Reprint all of the data below exactly as shown and skip every image.

--- START ---

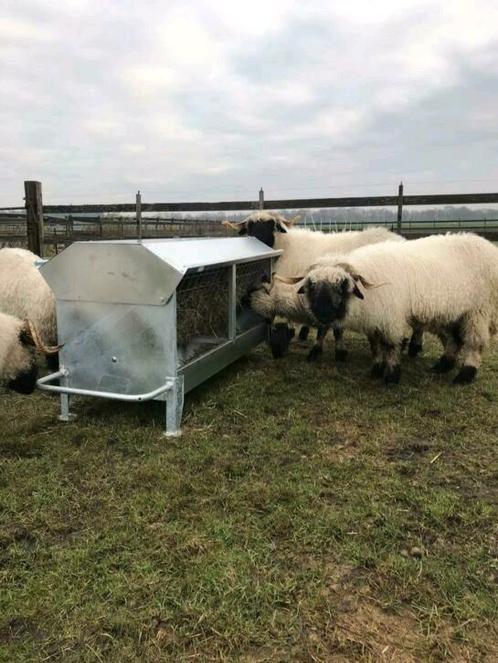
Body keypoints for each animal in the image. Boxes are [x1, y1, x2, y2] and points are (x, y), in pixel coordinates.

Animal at [282, 232, 498, 384]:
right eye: (311, 286)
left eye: (342, 285)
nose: (323, 312)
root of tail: (490, 248)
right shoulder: (375, 320)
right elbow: (376, 345)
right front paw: (377, 369)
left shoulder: (391, 319)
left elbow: (391, 346)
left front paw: (391, 376)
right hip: (454, 313)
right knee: (455, 340)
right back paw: (442, 366)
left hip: (478, 311)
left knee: (474, 343)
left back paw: (465, 374)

--- END ---

**Solution for this task:**
Body keypoints for each animal in the image. Boxes are [x1, y1, x2, y2] and points are (x, y), in pixel coordinates.

Animal at [282, 232, 498, 384]:
right eye: (311, 286)
left eye: (342, 285)
nose: (323, 312)
root of tail: (490, 248)
right shoulder: (375, 320)
right elbow: (376, 345)
right front paw: (377, 369)
left shoulder: (391, 319)
left elbow: (391, 346)
left front paw: (391, 376)
right hip: (454, 313)
right knee: (455, 340)
right back paw: (442, 366)
left hip: (478, 311)
left knee: (474, 343)
left back paw: (465, 374)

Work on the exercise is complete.